- WHAT YOU ARE ASKED TO DO
Would you give back exactly the lines from the line with "PRD-484: none -> present" through the end of the entries below, both included, but none of the pictures?

=-=-=-=-=

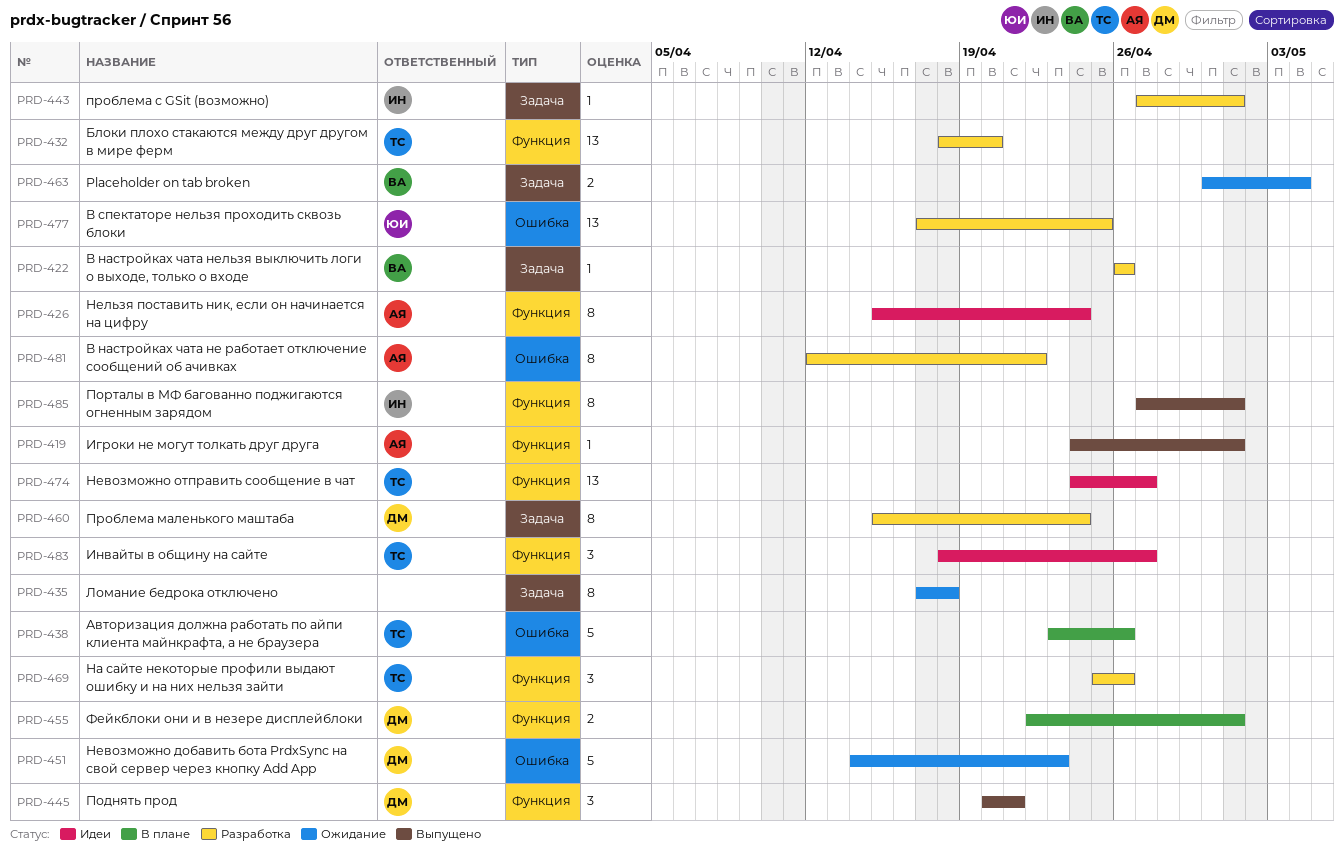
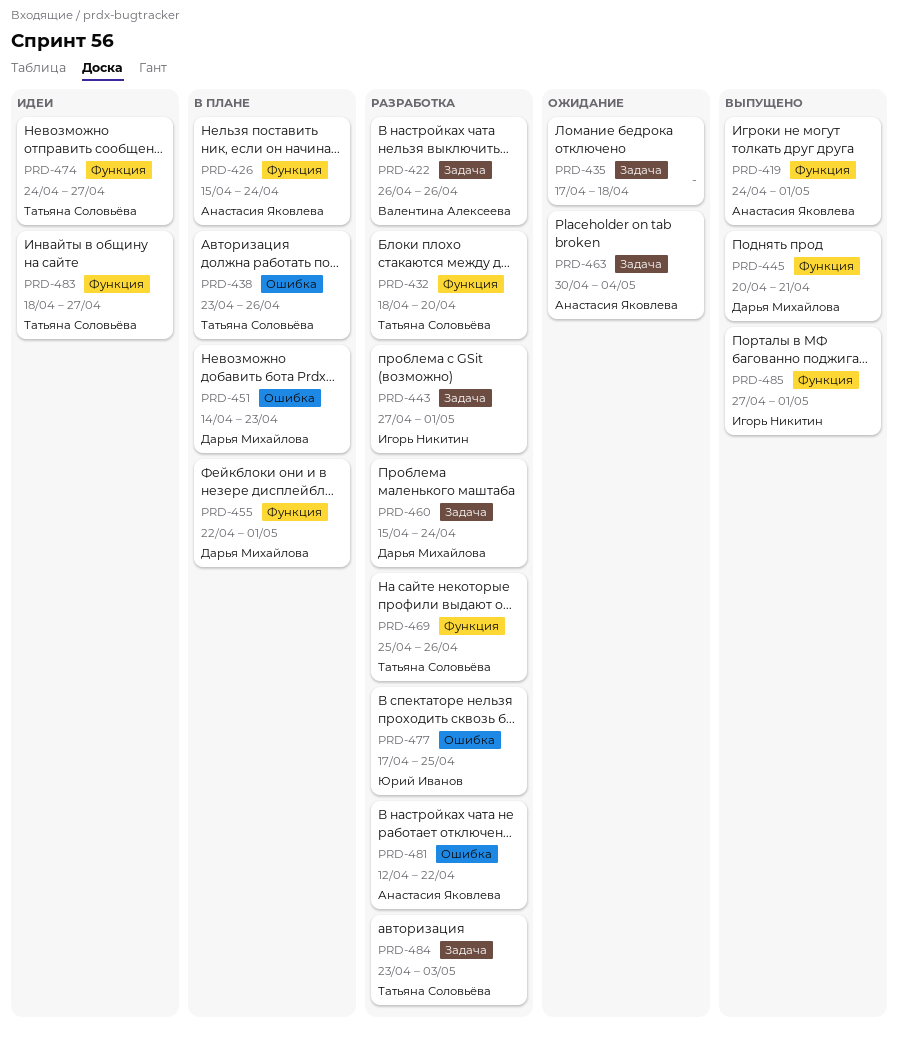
PRD-426, status: Идеи -> В плане
PRD-451, status: Ожидание -> В плане
PRD-463, owner: Валентина Алексеева -> Анастасия Яковлева
PRD-484: none -> present

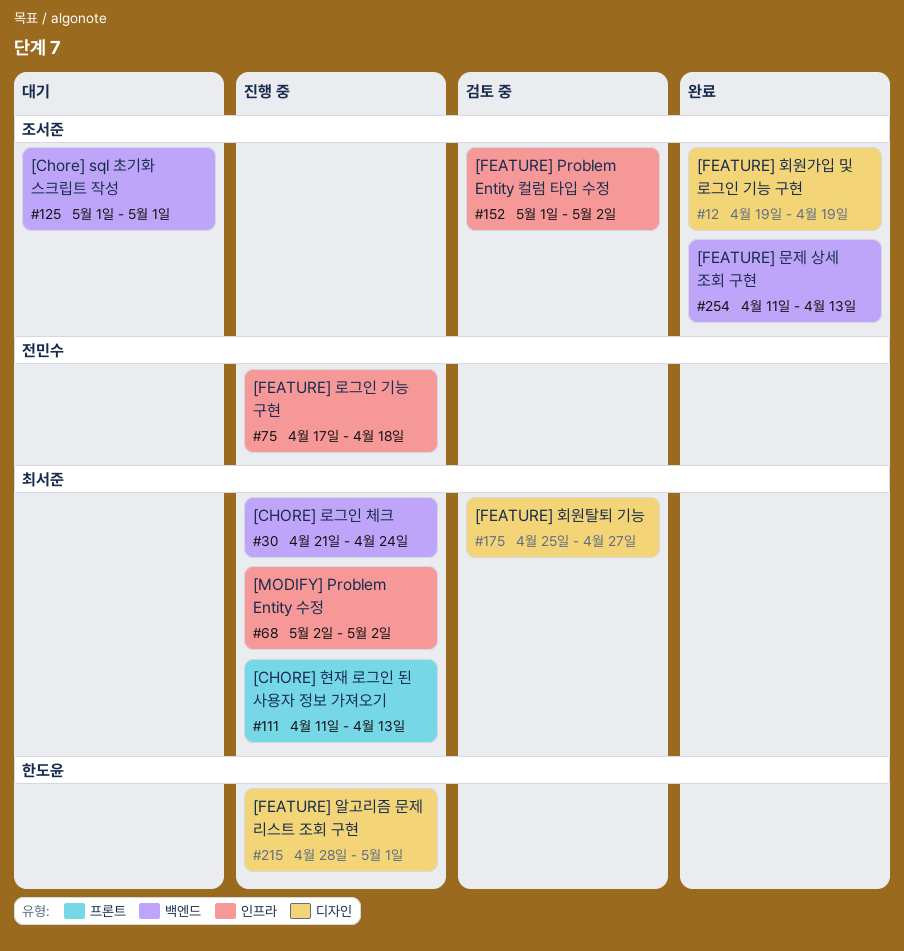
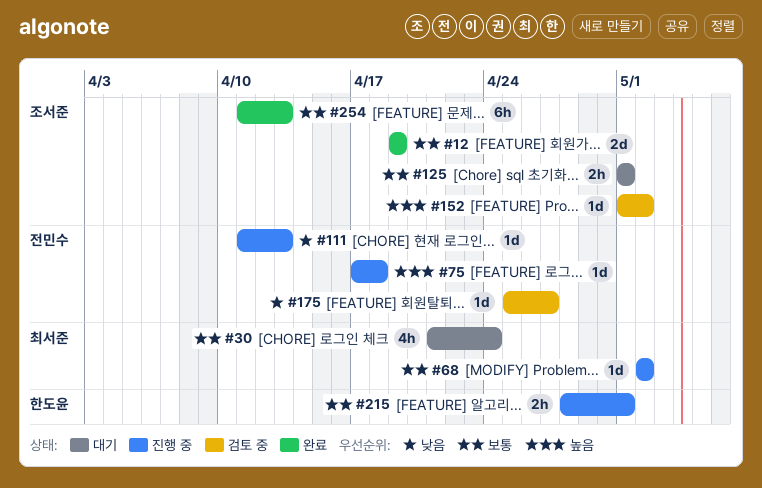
#30, status: 진행 중 -> 대기
#111, owner: 최서준 -> 전민수
#175, owner: 최서준 -> 전민수

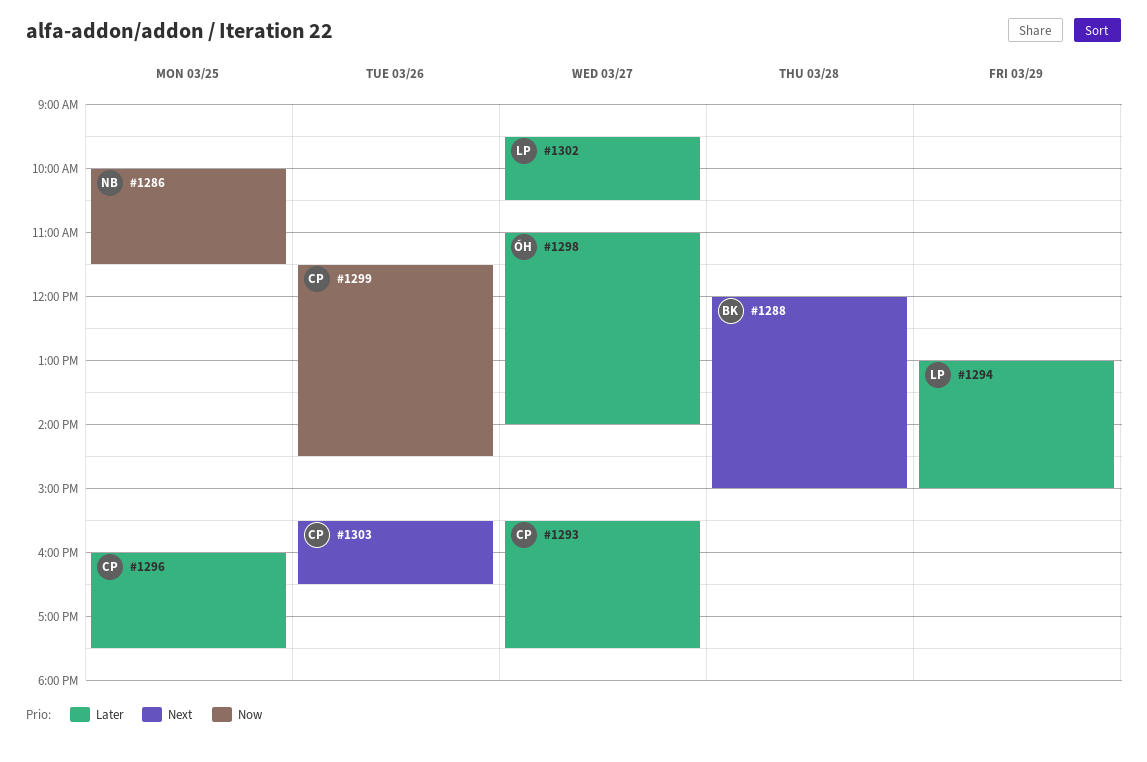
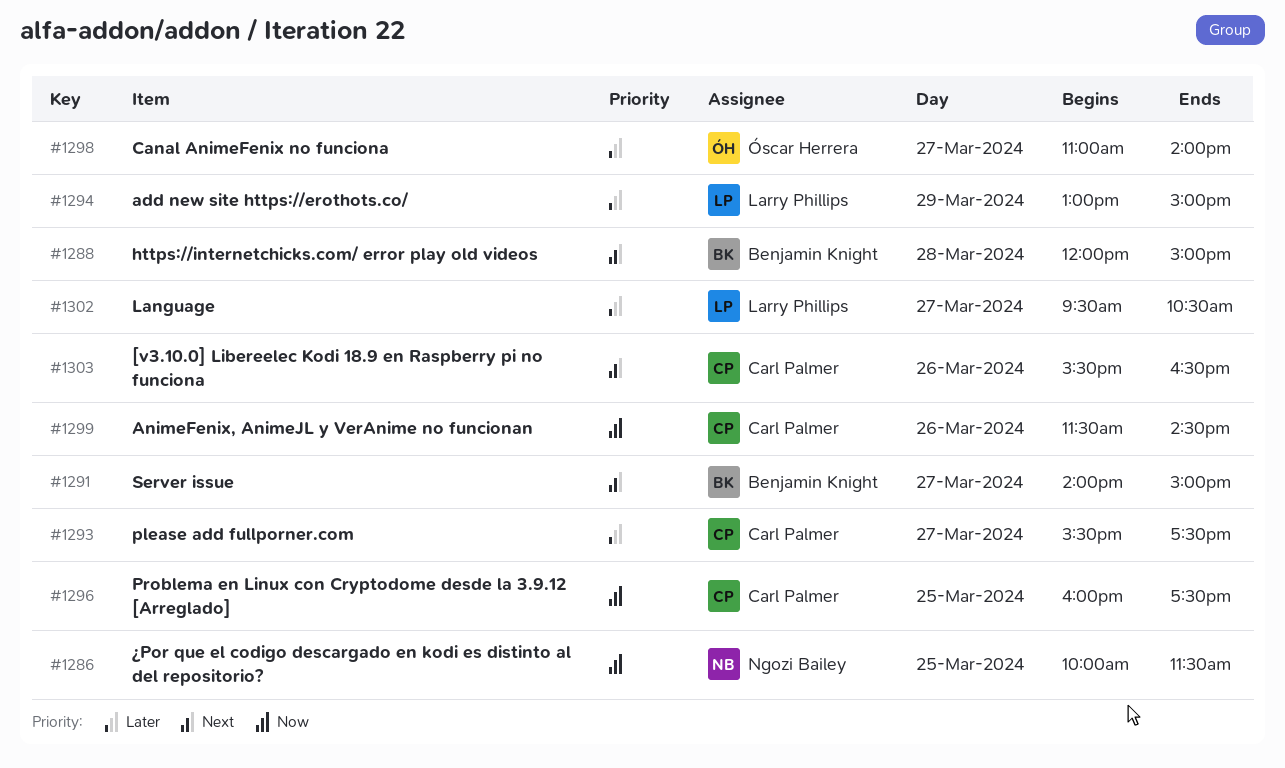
#1291: none -> present
#1296, priority: Later -> Now

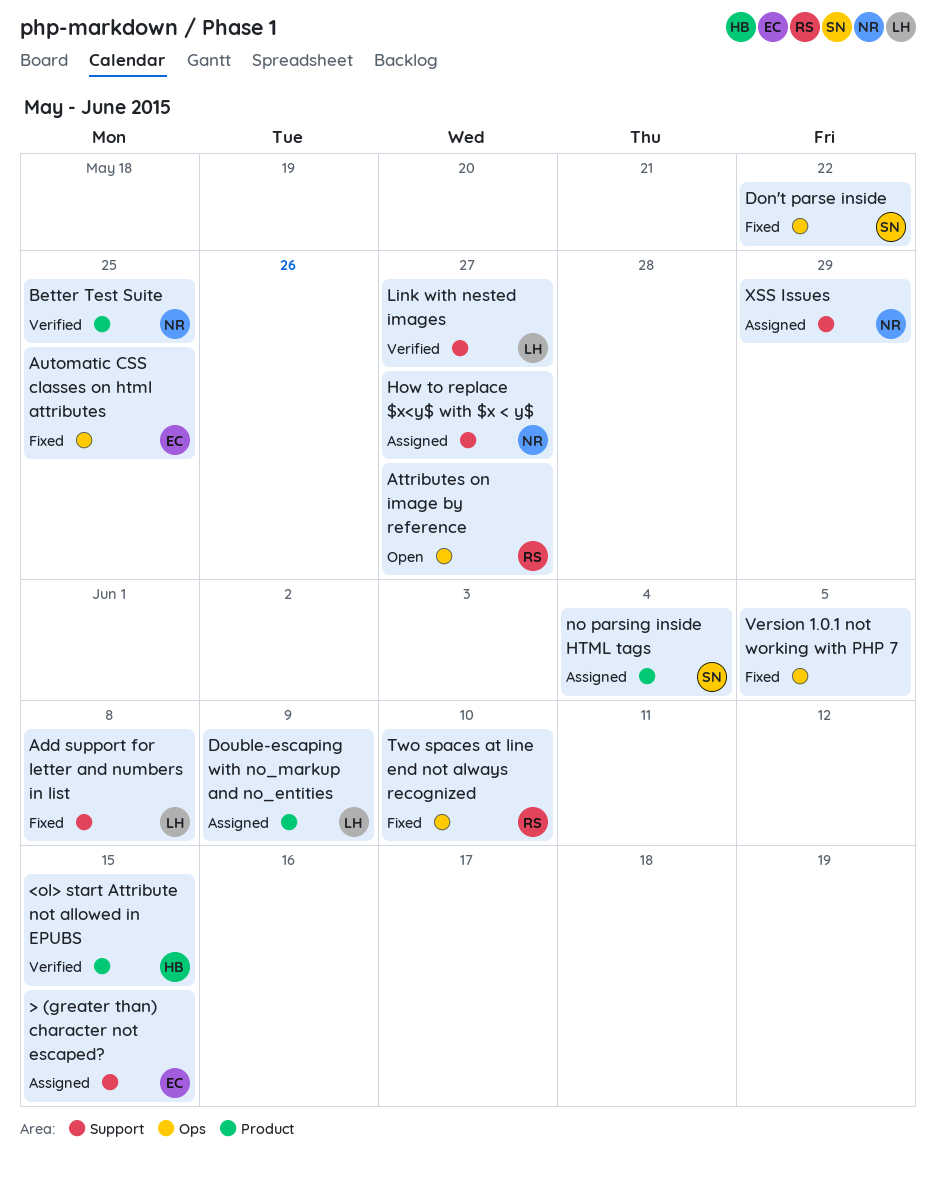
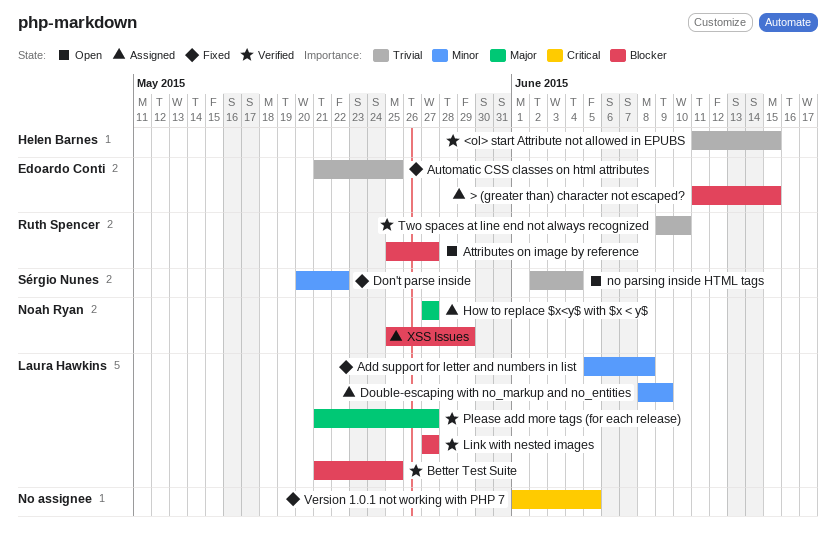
Better Test Suite, owner: Noah Ryan -> Laura Hawkins
no parsing inside HTML tags, status: Assigned -> Open
Please add more tags (for each release): none -> present
Two spaces at line end not always recognized, status: Fixed -> Verified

=-=-=-=-=

- TASK RESPONSE
PRD-484: none -> present

#30, status: 진행 중 -> 대기
#111, owner: 최서준 -> 전민수
#175, owner: 최서준 -> 전민수

#1291: none -> present
#1296, priority: Later -> Now

Better Test Suite, owner: Noah Ryan -> Laura Hawkins
no parsing inside HTML tags, status: Assigned -> Open
Please add more tags (for each release): none -> present
Two spaces at line end not always recognized, status: Fixed -> Verified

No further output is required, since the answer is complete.